Comment 1 Nicoleau Fabien 2011-09-18 21:02:34 UTC
Hello,
thank you for the report, and the patch.

But I don't really understand how to apply this. I tried to copy in a file, then applied it. But when I build, the patch doesn't work.

Can you simply provide the bwsta_getdelay-stop-if-no-packets.patch ?

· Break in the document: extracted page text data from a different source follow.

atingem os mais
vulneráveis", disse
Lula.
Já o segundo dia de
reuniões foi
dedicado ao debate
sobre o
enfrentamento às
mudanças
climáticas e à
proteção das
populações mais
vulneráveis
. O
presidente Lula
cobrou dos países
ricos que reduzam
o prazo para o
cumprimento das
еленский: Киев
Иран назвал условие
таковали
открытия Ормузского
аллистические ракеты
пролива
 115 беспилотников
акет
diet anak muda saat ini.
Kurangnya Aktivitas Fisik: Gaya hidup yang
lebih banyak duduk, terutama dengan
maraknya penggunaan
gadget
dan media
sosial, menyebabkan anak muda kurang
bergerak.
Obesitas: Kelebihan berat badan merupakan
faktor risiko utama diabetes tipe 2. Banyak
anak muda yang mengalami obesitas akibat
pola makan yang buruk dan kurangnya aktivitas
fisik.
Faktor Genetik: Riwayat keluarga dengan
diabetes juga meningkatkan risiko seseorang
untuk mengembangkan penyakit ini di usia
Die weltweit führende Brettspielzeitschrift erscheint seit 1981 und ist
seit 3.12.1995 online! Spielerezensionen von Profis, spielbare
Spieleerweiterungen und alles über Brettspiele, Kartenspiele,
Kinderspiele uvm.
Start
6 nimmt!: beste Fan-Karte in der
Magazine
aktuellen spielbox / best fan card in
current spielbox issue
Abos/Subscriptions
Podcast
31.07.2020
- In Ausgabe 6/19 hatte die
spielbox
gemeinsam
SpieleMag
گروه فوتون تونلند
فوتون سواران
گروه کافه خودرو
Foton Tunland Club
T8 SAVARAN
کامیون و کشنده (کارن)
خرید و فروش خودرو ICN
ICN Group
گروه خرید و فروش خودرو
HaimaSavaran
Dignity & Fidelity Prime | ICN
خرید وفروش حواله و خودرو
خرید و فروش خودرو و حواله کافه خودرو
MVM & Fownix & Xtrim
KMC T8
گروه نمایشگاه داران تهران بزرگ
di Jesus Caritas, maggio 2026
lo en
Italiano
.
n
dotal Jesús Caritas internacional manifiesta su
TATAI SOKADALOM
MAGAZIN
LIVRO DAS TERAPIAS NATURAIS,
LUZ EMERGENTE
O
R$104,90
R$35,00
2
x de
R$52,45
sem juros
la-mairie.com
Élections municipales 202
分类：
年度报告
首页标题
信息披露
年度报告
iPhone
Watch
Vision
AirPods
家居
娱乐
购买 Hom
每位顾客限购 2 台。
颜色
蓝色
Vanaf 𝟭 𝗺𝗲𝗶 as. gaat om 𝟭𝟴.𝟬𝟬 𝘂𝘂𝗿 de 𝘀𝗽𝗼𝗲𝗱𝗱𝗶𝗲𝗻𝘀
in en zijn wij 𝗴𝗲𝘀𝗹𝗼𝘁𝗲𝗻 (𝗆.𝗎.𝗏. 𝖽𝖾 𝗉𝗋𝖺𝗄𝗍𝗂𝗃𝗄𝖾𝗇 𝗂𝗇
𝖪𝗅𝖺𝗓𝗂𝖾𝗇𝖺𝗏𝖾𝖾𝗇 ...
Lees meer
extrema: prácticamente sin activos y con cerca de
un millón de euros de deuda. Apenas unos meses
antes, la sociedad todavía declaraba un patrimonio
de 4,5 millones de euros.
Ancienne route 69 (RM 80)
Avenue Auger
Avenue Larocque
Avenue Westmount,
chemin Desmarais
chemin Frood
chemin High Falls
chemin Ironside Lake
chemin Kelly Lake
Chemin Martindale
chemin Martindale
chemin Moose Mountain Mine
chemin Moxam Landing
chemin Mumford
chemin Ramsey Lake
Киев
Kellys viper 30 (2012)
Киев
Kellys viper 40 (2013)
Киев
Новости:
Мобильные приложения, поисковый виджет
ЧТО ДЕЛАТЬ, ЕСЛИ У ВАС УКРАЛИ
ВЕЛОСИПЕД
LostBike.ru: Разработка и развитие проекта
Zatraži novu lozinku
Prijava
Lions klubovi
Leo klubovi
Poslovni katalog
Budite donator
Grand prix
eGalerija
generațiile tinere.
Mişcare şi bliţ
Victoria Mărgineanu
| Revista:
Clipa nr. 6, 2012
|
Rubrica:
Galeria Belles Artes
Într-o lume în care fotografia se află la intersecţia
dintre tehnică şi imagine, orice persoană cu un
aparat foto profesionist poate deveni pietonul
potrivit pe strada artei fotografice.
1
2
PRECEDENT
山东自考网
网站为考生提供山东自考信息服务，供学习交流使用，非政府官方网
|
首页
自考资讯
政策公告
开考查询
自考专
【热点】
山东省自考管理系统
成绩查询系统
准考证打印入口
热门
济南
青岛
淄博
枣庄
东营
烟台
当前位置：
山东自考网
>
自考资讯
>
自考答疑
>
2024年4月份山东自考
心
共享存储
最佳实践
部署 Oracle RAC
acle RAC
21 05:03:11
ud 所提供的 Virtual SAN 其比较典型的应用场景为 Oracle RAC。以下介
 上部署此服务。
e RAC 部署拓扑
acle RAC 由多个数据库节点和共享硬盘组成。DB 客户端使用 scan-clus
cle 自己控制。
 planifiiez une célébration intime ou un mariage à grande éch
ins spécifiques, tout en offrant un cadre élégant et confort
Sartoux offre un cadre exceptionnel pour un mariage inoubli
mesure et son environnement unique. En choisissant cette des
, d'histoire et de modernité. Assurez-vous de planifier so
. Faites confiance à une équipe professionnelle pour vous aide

Comment 2 Alon Levy 2011-09-19 08:05:06 UTC
Created attachment 523795 [details]
bwstat_getdelay exit while loop if no packets

Comment 3 Fedora Update System 2011-09-19 19:37:08 UTC
trickle-1.07-12.fc16 has been submitted as an update for Fedora 16.
https://admin.fedoraproject.org/updates/trickle-1.07-12.fc16

Comment 4 Fedora Update System 2011-09-20 19:03:50 UTC
Package trickle-1.07-12.fc16:
* should fix your issue,
* was pushed to the Fedora 16 testing repository,
* should be available at your local mirror within two days.
Update it with:
# su -c 'yum update --enablerepo=updates-testing trickle-1.07-12.fc16'
as soon as you are able to.
Please go to the following url:
https://admin.fedoraproject.org/updates/trickle-1.07-12.fc16
then log in and leave karma (feedback).

Comment 5 Fedora Update System 2011-10-09 19:51:38 UTC
trickle-1.07-12.fc16 has been pushed to the Fedora 16 stable repository.  If problems still persist, please make note of it in this bug report.